The main CDN domain for WhatsApp seems to be https://mmg.whatsapp.net. Appending the directPath to it will give us the URL to hit to download the encrypted file. Once that is done, we need to decrypt it.

Deriving the media encryption keys #

AES-CBC is used to also decrypt media files. Like with messages, HKDF with SHA256 as hash function is used to derive the key. This time the parameters to HKDF are:

In this case HKDF is performed directly on the raw data from mediaKey, without going through crypto.subtle.importKey and crypto.subtle.deriveKey.

Once the 112 bytes long key is generated, it is chopped up to get the initialization vector and key for AES-CBC decryption:

const mediaKeys = {
  iv: key.slice(0, 16),
  encKey: key.slice(16, 48),
  // Other keys, unused for our purposes
  macKey: key.slice(48, 80),
  refKey: key.slice(80, 112)
}

Note how in this case, unlike with text messages, we only need cleartext data to decrypt media files.

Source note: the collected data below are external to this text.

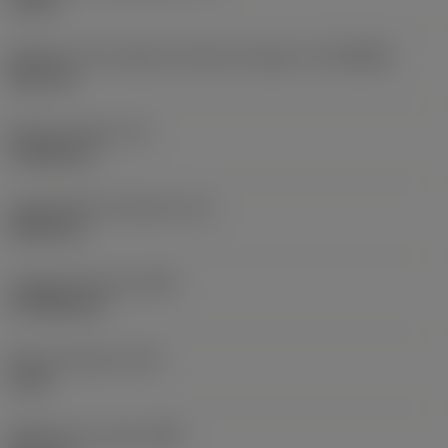
10 bar
Diâmetro de conexão do lado da máquina
(DCONMS)
38,1 mm
Altura da haste
(H)
37,084 mm
Comprimento funcional
(LF)
304,8 mm
Largura funcional
(WF)
27,9908 mm
Altura funcional
(HF)
0 mm
Diâmetro do corpo
(BD)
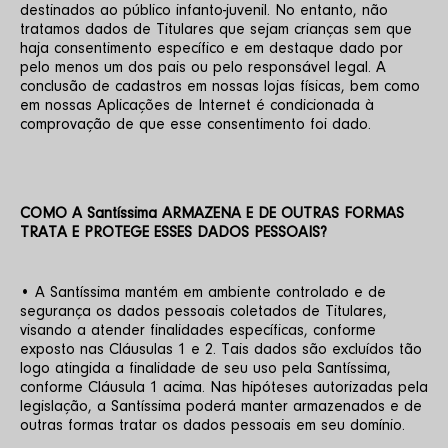
destinados ao público infanto-juvenil. No entanto, não 
tratamos dados de Titulares que sejam crianças sem que 
haja consentimento específico e em destaque dado por 
pelo menos um dos pais ou pelo responsável legal. A 
conclusão de cadastros em nossas lojas físicas, bem como 
em nossas Aplicações de Internet é condicionada à 
comprovação de que esse consentimento foi dado.
COMO A Santíssima ARMAZENA E DE OUTRAS FORMAS 
TRATA E PROTEGE ESSES DADOS PESSOAIS?
• A Santíssima mantém em ambiente controlado e de 
segurança os dados pessoais coletados de Titulares, 
visando a atender finalidades específicas, conforme 
exposto nas Cláusulas 1 e 2. Tais dados são excluídos tão 
logo atingida a finalidade de seu uso pela Santíssima, 
conforme Cláusula 1 acima. Nas hipóteses autorizadas pela 
legislação, a Santíssima poderá manter armazenados e de 
outras formas tratar os dados pessoais em seu domínio.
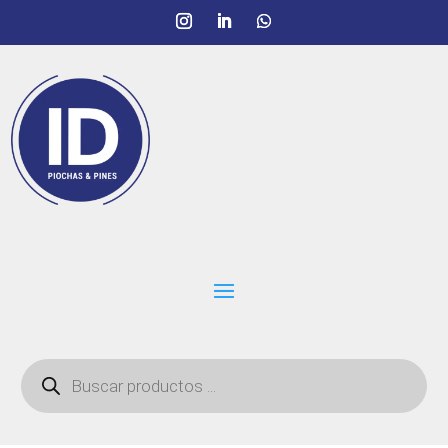
Búsqueda
de
productos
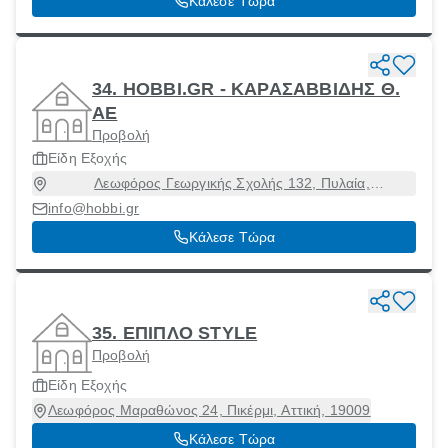
Κάλεσε Τώρα
34. HOBBI.GR - ΚΑΡΑΣΑΒΒΙΔΗΣ Θ.
ΑΕ
Προβολή
Είδη Εξοχής
Λεωφόρος Γεωργικής Σχολής 132, Πυλαία,
Θεσσαλονίκη, 57001
info@hobbi.gr
Κάλεσε Τώρα
35. ΕΠΙΠΛΟ STYLE
Προβολή
Είδη Εξοχής
Λεωφόρος Μαραθώνος 24, Πικέρμι, Αττική, 19009
Κάλεσε Τώρα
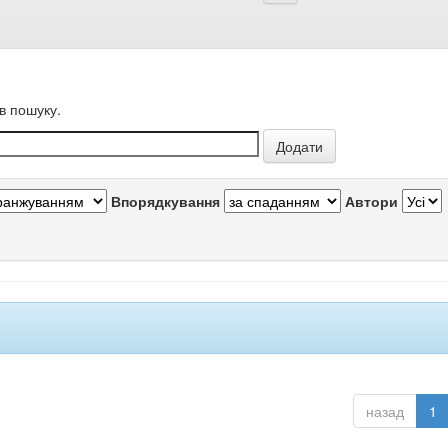
в пошуку.
Впорядкування
Автори
назад
1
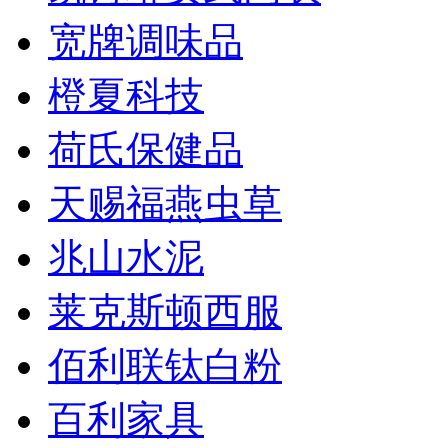
宽牌调味品
橙夏科技
荷氏保健品
天赐福燕虫草
兆山水泥
莱克斯顿西服
佰利联钛白粉
百利家具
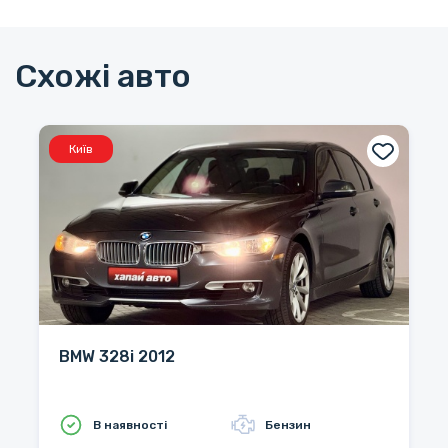
Схожі авто
Київ
BMW 328i 2012
В наявності
Бензин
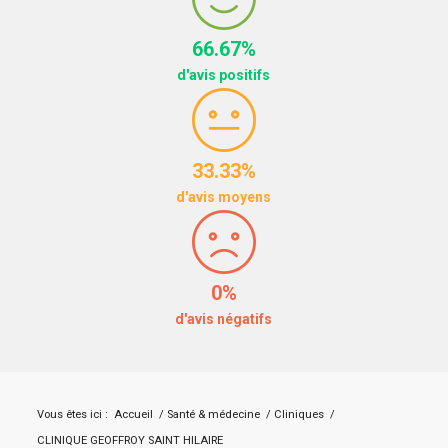
66.67%
d'avis positifs
33.33%
d'avis moyens
0%
d'avis négatifs
Vous êtes ici :
Accueil
/
Santé & médecine
/
Cliniques
/
CLINIQUE GEOFFROY SAINT HILAIRE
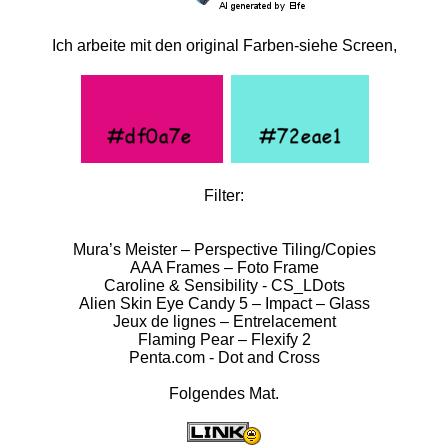
Ich arbeite mit den original Farben-siehe Screen,
Filter:
Mura’s Meister – Perspective Tiling/Copies
AAA Frames – Foto Frame
Caroline & Sensibility - CS_LDots
Alien Skin Eye Candy 5 – Impact – Glass
Jeux de lignes – Entrelacement
Flaming Pear – Flexify 2
Penta.com - Dot and Cross
Folgendes Mat.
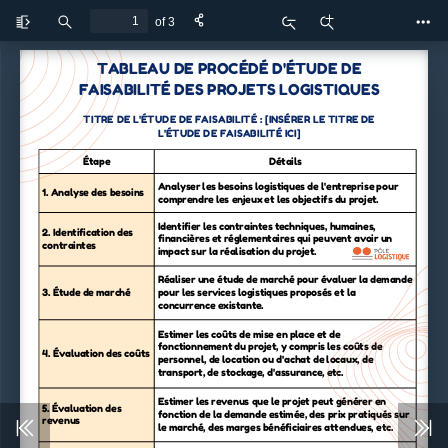
of 3
Toggle
Find
Zoom
Zoom
Too
Sidebar
Out
In
TABLEAU DE PROCÉDÉ D'ÉTUDE DE
FAISABILITÉ DES PROJETS LOGISTIQUES
TITRE DE L'ÉTUDE DE FAISABILITÉ : [INSÉRER LE TITRE DE
L'ÉTUDE DE FAISABILITÉ ICI]
Étape
Détails
Analyser les besoins logistiques de l'entreprise pour
1. Analyse des besoins
comprendre les enjeux et les objectifs du projet.
Identifier les contraintes techniques, humaines,
2. Identification des
financières et réglementaires qui peuvent avoir un
contraintes
impact sur la réalisation du projet.
Réaliser une étude de marché pour évaluer la demande
3. Étude de marché
pour les services logistiques proposés et la
concurrence existante.
Estimer les coûts de mise en place et de
fonctionnement du projet, y compris les coûts de
4. Évaluation des coûts
personnel, de location ou d'achat de locaux, de
transport, de stockage, d'assurance, etc.
Estimer les revenus que le projet peut générer en
5. Évaluation des
fonction de la demande estimée, des prix pratiqués sur
revenus
le marché, des marges bénéficiaires attendues, etc.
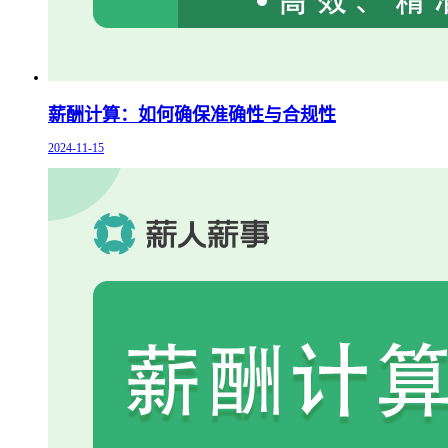
薪酬计算：如何确保准确性与合规性
2024-11-15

Once we have the data above, we can go ahead and use it to decrypt the encrypted bytes:

const key = await crypto.subtle.importKey("raw", mediaKeys.encKey, "AES-CBC", false, ["decrypt"]);
// the last 10 bytes contain the mac
bytes = bytes.slice(0, -10);
const cleartext = await crypto.subtle.decrypt({ name: "AES-CBC", iv: mediaKeys.iv }, key, bytes);

Media caching #

The web client caches decrypted media files in the "lru-media-array-buffer-cache" cache, through the CacheStorage API.

When looking for media files, wadump looks there first, and stores downloaded files in the cache after download, as the web client would. This is to avoid sending off thousands of CDN requests each time we want to dump the media messages.

Media troubles #

While the method above works for recent media files, it seems that the WhatsApp CDN does not store media forever. In those cases requesting the file results in a 410 or 404. When that happens the web client re-requests the media file from the phone and gets a new link from the WebSocket channel.

I have not studied in detail the protocol that is used on the WebSocket channel, and I have not experimented with using it independently from the web client. Therefore wadump can currently only retrieve relatively recent or cached media messages.

Another mystery is how the encrypted msgRowOpaqueData is used for for media messages, since it is still present. It might be used to request the missing files above, but again, I have not figured that out yet.

Wrapping up the dump, and browsing it #

Once wadump has collected all the information that it can find, it stores everything in a tarball, which it then offers for download.

The tarball contains the following files:

message.json
chat.json
contact.json
group-metadata.json
media/<filehash>

The chat.json/contact.json/group-metadata.json files simply contain a dump of the respective object stores. message.json contains a dump of the message object store, but with the msgRowOpaqueData field replaced by a msgRow field with the decrypted text message.

The media folder contains all the media files we could retrieve, named with their filehash.

wadump also contains a small utility to easily browse the contents of the tarball archive — head to the README for more information.

Closing thoughts & future work #

It was fun to figure out how the WhatsApp web client works, but currently wadump isn’t a tool I would rely on.7 With enough interest a browser extension could be created to keep the WhatsApp web client data in sync with the local file system, possibly using the new File System Access API. This would also work around the limitations in media downloads by downloading new media files soon after they appear in a message.

Obviously writing software targeting a proprietary protocol will always be an uphill struggle, but projects like youtube-dl prove that with effort it is possible to maintain useful tools of this kind.

  1. See the README for a list of limitations.↩︎

Acknowledgements #

Thanks to Alexandru Scvorţov and Alex Appetiti for reading drafts of this article.